Multi-agent robotic systems are prone to deadlocks in an obstacle environment where the system can get stuck away from its desired location under a smooth low-level control policy. Without an external intervention, often in terms of a high-level command, it is not possible to guarantee that just a low-level control policy can resolve such deadlocks. Utilizing the generalizability and low data requirements of large language models (LLMs), this paper explores the possibility of using LLMs for deadlock resolution. We propose a hierarchical control framework where an LLM resolves deadlocks by assigning a leader and direction for the leader to move along. A graph neural network (GNN) based low-level distributed control policy executes the assigned plan. We systematically study various prompting techniques to improve LLM's performance in resolving deadlocks. In particular, as part of prompt engineering, we provide in-context examples for LLMs. We conducted extensive experiments on various multi-robot environments with up to 15 agents and 40 obstacles. Our results demonstrate that LLM-based high-level planners are effective in resolving deadlocks in MRS.

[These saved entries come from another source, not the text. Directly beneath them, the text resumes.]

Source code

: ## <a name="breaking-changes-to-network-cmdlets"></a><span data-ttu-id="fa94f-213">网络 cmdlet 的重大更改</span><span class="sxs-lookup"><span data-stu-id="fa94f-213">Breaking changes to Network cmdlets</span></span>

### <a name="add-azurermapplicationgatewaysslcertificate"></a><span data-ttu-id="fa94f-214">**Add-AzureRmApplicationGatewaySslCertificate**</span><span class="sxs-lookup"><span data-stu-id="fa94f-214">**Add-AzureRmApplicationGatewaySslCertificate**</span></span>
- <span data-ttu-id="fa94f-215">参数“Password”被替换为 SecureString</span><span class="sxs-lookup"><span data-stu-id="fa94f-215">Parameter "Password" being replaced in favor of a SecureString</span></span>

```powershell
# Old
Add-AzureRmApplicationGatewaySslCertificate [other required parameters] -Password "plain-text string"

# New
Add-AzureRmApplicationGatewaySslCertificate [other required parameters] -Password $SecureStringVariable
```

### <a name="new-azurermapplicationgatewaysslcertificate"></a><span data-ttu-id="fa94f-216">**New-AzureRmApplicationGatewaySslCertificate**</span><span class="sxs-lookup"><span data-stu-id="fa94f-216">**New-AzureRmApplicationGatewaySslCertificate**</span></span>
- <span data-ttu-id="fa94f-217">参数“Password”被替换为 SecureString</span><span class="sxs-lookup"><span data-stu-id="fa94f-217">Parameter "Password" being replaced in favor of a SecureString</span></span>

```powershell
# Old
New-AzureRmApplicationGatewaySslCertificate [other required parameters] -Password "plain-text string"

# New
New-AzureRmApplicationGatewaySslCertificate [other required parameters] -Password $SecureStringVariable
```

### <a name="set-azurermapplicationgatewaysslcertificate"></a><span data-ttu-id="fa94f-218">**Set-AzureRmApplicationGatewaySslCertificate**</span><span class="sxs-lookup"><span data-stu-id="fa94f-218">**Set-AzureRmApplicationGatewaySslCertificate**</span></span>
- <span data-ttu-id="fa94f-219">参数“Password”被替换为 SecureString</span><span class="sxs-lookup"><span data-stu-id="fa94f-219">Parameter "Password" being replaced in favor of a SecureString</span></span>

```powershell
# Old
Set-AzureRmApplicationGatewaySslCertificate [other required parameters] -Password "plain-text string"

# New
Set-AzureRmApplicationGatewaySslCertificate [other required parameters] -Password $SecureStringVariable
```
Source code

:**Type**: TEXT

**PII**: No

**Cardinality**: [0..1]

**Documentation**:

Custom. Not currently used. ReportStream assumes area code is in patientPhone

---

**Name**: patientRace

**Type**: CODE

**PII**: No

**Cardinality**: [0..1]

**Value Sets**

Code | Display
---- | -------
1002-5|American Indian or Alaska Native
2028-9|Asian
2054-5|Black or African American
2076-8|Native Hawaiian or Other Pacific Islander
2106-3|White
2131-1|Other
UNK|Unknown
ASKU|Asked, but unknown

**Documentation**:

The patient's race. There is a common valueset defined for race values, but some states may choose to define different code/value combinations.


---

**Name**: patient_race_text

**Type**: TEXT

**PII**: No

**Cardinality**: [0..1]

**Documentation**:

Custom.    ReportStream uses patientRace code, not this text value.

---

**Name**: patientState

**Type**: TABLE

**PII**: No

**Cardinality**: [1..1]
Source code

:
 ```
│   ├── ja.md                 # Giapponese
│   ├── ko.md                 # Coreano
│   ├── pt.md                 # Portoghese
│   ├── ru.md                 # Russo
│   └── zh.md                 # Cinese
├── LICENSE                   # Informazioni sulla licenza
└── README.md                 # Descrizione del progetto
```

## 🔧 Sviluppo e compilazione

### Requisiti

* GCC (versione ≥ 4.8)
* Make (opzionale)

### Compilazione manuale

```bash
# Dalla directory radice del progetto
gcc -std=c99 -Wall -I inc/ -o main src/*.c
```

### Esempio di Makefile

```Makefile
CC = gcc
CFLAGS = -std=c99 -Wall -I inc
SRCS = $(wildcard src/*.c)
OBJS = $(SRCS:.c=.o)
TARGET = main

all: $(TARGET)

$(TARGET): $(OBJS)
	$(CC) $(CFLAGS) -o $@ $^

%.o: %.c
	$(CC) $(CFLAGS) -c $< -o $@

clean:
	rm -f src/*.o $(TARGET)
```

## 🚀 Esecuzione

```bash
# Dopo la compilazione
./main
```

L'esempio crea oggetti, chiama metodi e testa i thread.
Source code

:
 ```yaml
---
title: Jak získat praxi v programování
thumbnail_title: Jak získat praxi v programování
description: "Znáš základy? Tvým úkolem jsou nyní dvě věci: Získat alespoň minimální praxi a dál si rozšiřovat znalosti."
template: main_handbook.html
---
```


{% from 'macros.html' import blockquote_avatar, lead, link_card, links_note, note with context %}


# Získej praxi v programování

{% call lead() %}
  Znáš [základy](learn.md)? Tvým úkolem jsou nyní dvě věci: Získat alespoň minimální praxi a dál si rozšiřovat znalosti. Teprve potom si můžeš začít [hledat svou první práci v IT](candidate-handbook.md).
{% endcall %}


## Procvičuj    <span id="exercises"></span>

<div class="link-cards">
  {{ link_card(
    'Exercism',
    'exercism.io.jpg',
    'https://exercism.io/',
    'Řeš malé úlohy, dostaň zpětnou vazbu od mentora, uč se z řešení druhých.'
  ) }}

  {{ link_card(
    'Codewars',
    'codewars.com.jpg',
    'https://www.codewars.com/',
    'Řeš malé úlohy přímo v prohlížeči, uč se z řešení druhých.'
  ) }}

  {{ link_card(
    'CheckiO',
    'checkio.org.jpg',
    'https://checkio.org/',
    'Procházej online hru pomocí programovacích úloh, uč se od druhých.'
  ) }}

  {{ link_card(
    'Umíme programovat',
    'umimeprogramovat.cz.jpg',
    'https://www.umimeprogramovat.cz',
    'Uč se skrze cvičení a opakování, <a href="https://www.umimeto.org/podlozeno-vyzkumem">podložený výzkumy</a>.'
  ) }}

翻译：多智能体机器人系统在障碍环境中容易陷入死锁状态，即系统在平滑的低层控制策略作用下，可能被困于远离目标位置的位置。若无外部干预（通常表现为高层指令），仅靠低层控制策略无法保证解决此类死锁。本文利用大型语言模型（LLM）的泛化能力和低数据需求，探索了将其用于死锁解决的可能性。我们提出一种分层控制框架：其中LLM通过指定领导者和领导者移动方向来解除死锁，基于图神经网络（GNN）的低层分布式控制策略负责执行所分配的计划。我们系统研究了多种提示技术以提升LLM在解决死锁时的性能，特别是通过提示工程为LLM提供上下文示例。我们在包含多达15个智能体和40个障碍物的多种多机器人环境中进行了大量实验，结果表明基于LLM的高层规划器可有效解决多机器人系统（MRS）中的死锁问题。